GANs machine learning models have been making headlines recently, especially for generating hyper-real faces (This Person Does Not Exist). So, I wanted to build a GAN network of my own.
What are GANs?
GANs stand for Generative Adversarial Networks. This model uses two independent neural agents who compete against each other. One agent is tasked with learning to create convincing forgeries, while the other is tasked with learning to catch forgeries. Coupled together, these adversaries can learn to generate incredibly convincing fake data.
Setting it up
This experiment is a spinoff from TensorFlow’s Deep Convolution Generative Adversarial Network tutorial. That walkthrough specifically discusses generating images of handwritten Arabic numerals. TensorFlow is a fantastic resource for open-source machine learning, and their website covers tutorials for all sorts of trending machine learning models.
The input data source was a subset of the comprehensive CASIA Chinese Handwriting Database. Specifically, it is the 178 characters of the HSK 1 test, prepared by Kaggle user Vitalii Kyzym. Using just 178 characters out of the thousands available was a matter of reducing the data storage requirements. Shown below is a sample of the input images:
To follow along or replicate the results of this model, open this notebook in Colab.

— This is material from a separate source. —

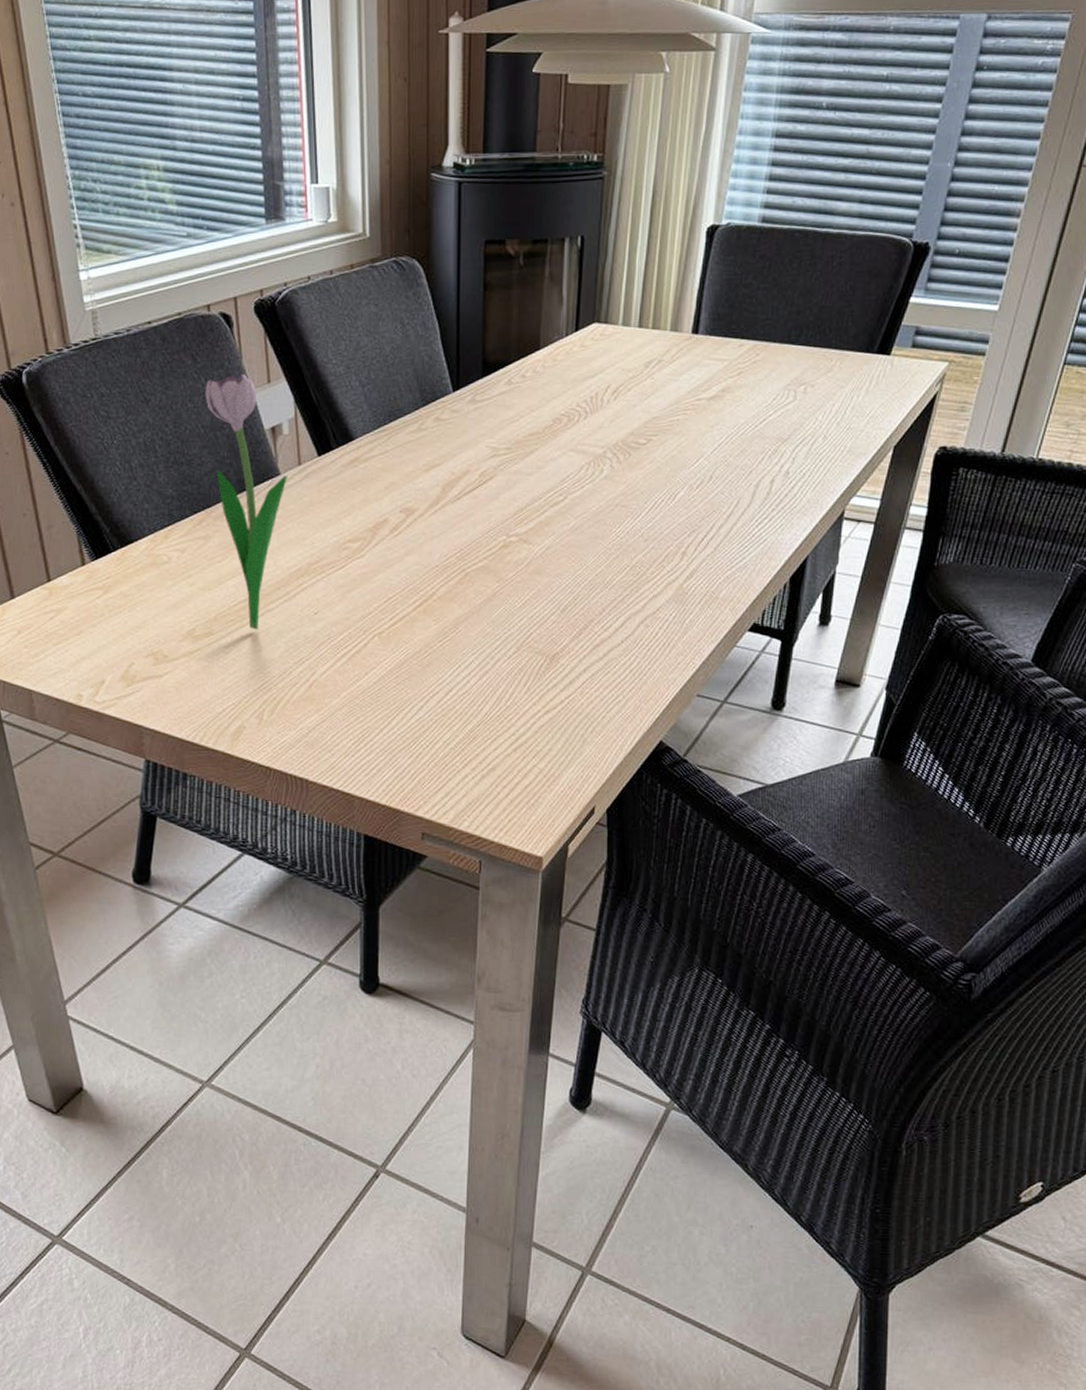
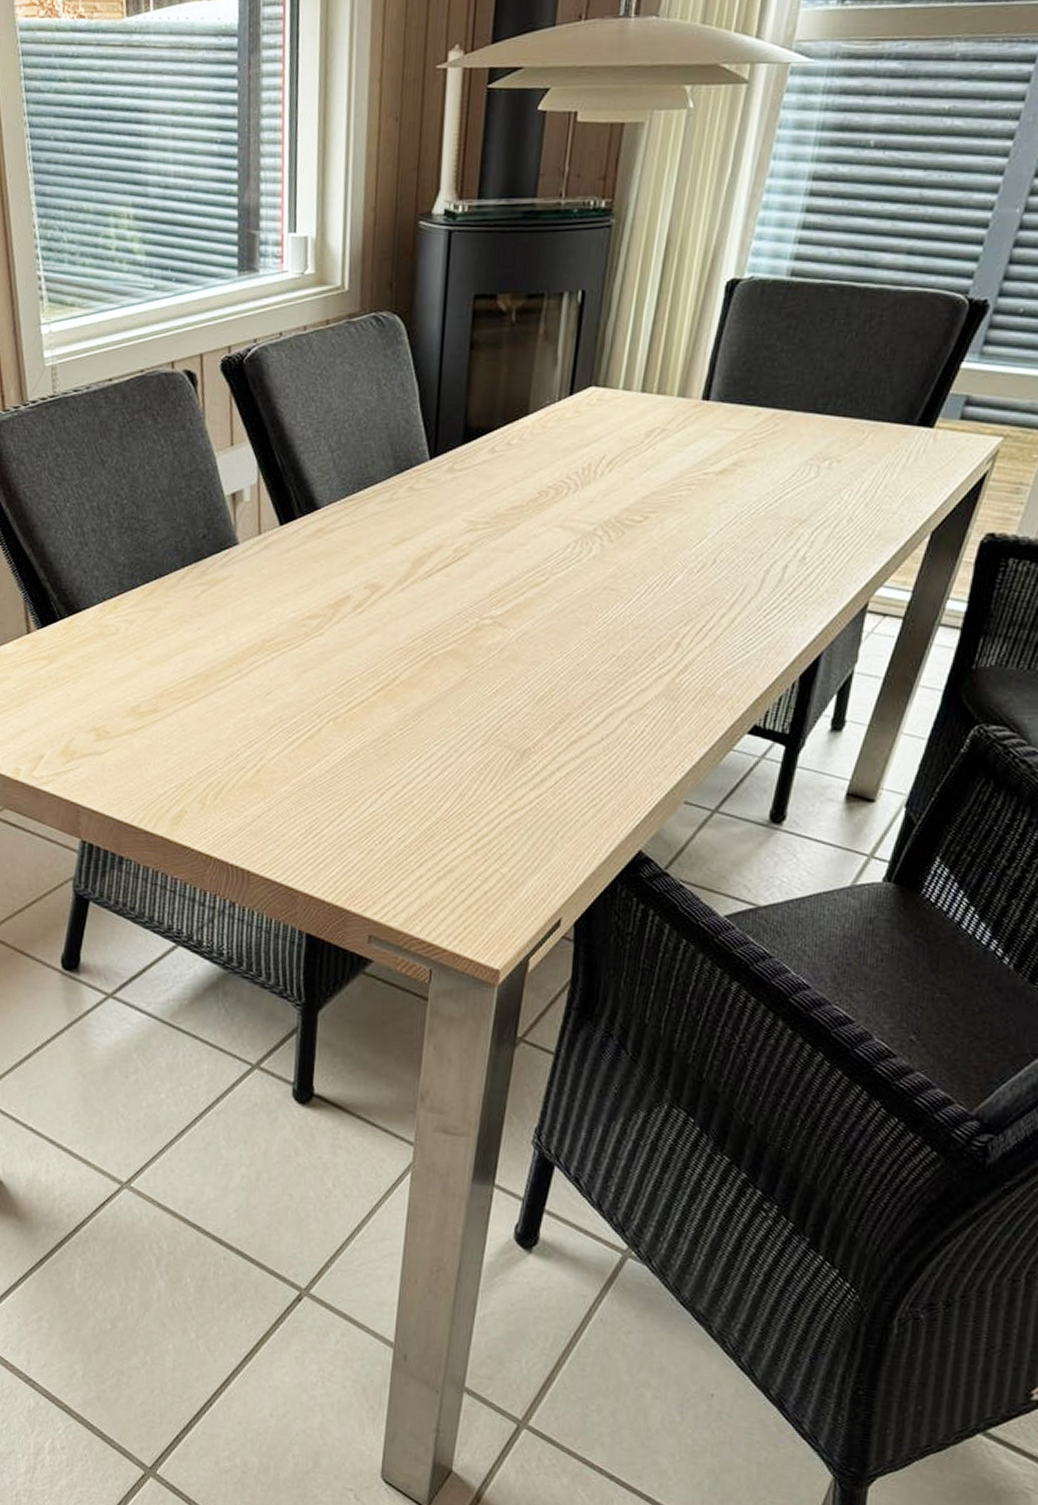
flower: present [205,373,287,630] -> none [164,435,246,709]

Various improvements were made to the DCGANs structure to improve learning for more complex images of Chinese characters. This included adjusting the layer sizes to fit more features in the input space and adding more convolutional layers to recognize more features of Chinese handwriting. In other words, the network was scaled up because at first glance Chinese characters tend to be more complicated to generate and discern than numbers 0–9.

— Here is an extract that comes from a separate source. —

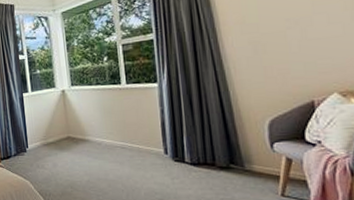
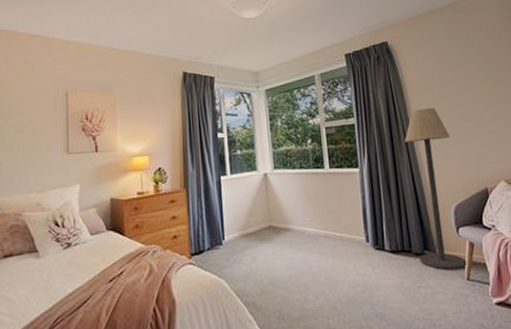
floor lamp: none [211,16,282,184] -> present [405,108,467,270]

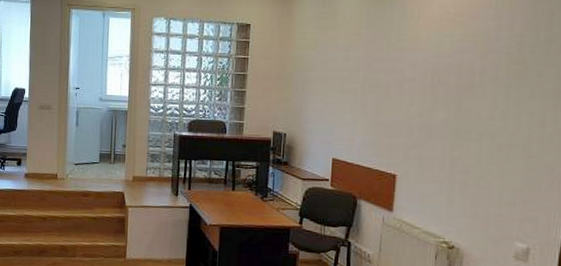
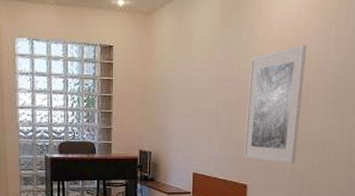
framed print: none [392,22,473,155] -> present [243,45,307,164]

Note that 300 epochs of training were achieved in 3 hours with the use of a Google Colab GPU as a part of a Colab Pro account. Training on a GPU is highly recommended. Especially on a free Colab account, if runtime is unchanged from CPU, the training becomes several magnitudes slower. For machine learning, GPU training is highly preferred over CPU.
Reviewing the results
Epoch 0
The neural network starts learning from literal random noise. It will eventually devise mathematical operations to transform this random noise into what it thinks Chinese looks like.
Epoch 12
The AI now understands Chinese as some vertical black things on a white background.
Epoch 28
Combinations of vertical and horizontal strokes emerge.
Epoch 37
Familiar shapes begin to emerge. One could potentially recognize a 说 or 品.
Epoch 65
More complex strokes emerge, resembling the hook of 或.
Epoch 88
Composition of strokes grow increasingly sophisticated and convincing. From a distance, I could think this looks like Chinese.
Epoch 173
The neural network generates a 土 and a 王.
Epoch 195
Are those radicals we are seeing? (Like the left portions of 很, 佷, and 恨.)
Epoch 266
No obvious improvements in the model from this point forward. Many uncanny shapes and forms in the 16-character sample: 基, 之, 书, 奴, and 店.
The style of Chinese
Chinese and English script differ aesthetically at a fundamental level. The English alphabet is primarily derived from languages with long histories of being carved into stone or marble. Chinese, on the other hand, was a language that evolved out of a history of being brushed with ink. It is for that reason that the alphabet features simple, straight lines or curves while Chinese “hanzi” commonly contain many fluid strokes.
It is remarkable to see a simple neural network find these latent features and replicate them. This has been my first use of my new Google Colab Pro subscription, and I’m looking forward to doing more with it in the near future!